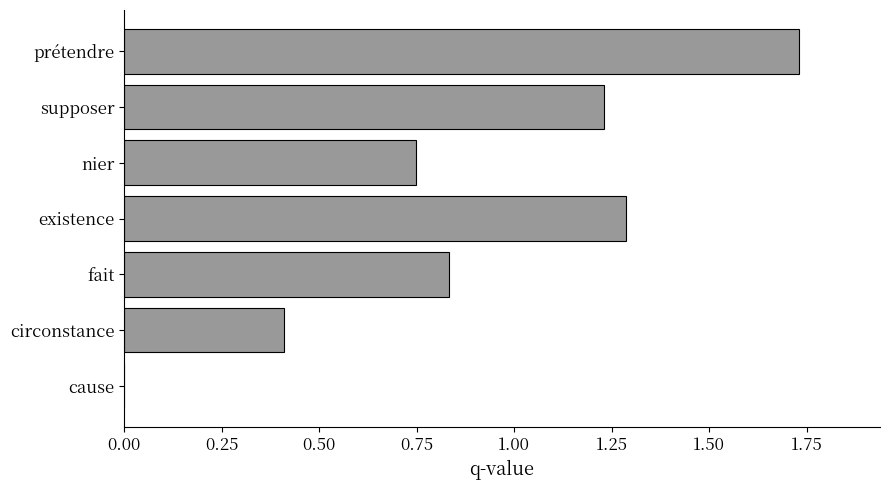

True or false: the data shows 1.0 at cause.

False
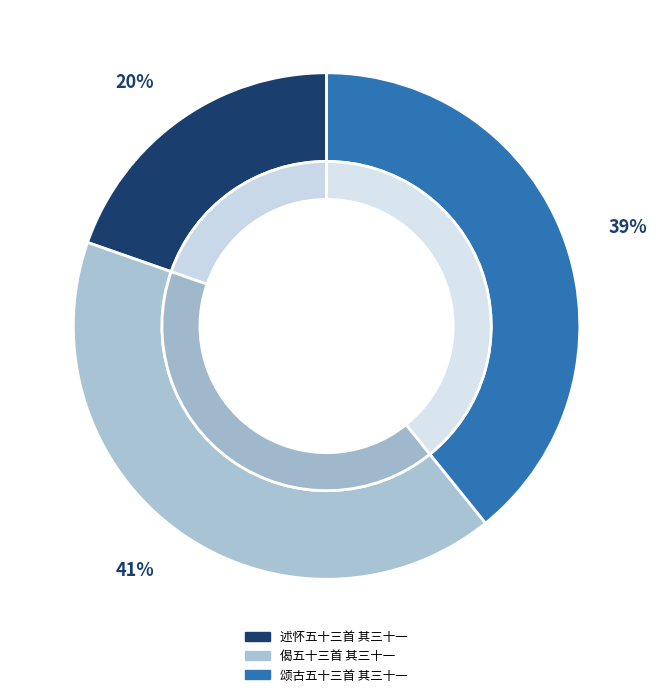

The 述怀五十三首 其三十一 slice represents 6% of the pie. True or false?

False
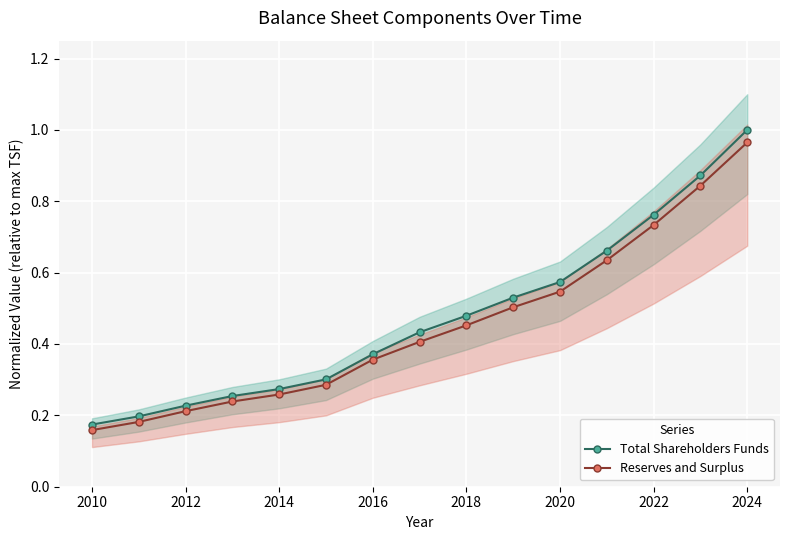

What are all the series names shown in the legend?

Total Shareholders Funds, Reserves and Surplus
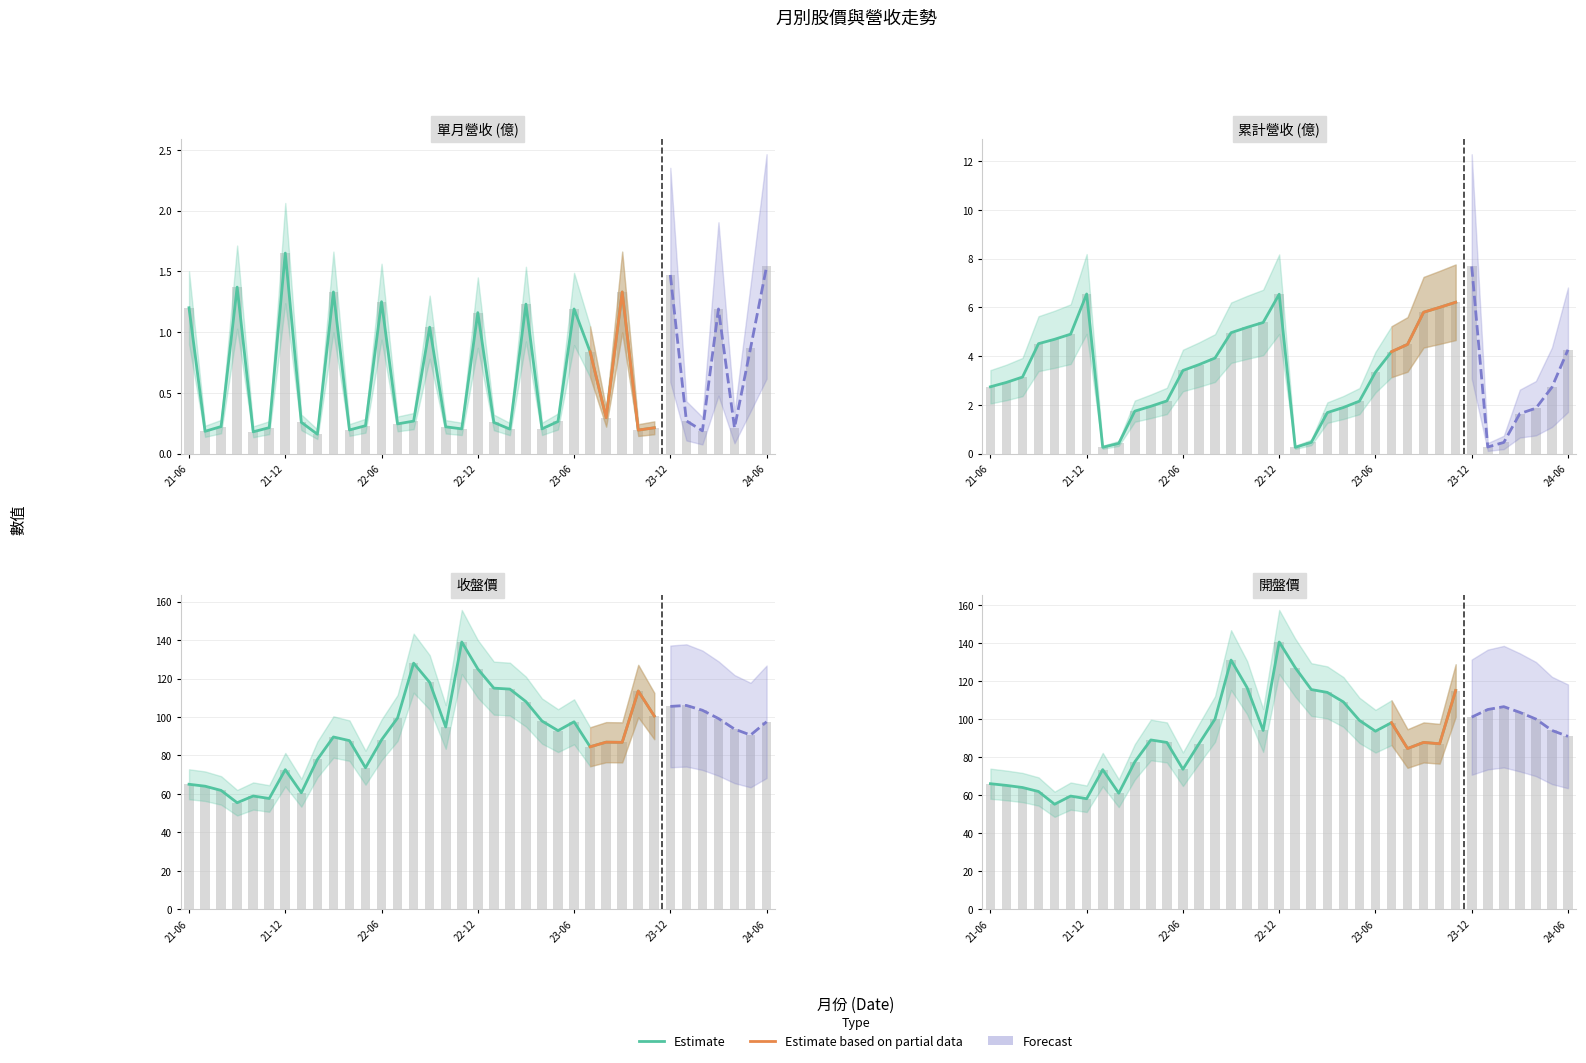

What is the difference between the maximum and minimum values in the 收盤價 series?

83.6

═══

What is being asked:
Rewrite the listing above with every "series" changed to "trace" and everything else left as it is. Omit the picture placeholders.

Your solution:
True or false: the data shows 1.0 at cause.

False

The 述怀五十三首 其三十一 slice represents 6% of the pie. True or false?

False

What are all the trace names shown in the legend?

Total Shareholders Funds, Reserves and Surplus

What is the difference between the maximum and minimum values in the 收盤價 trace?

83.6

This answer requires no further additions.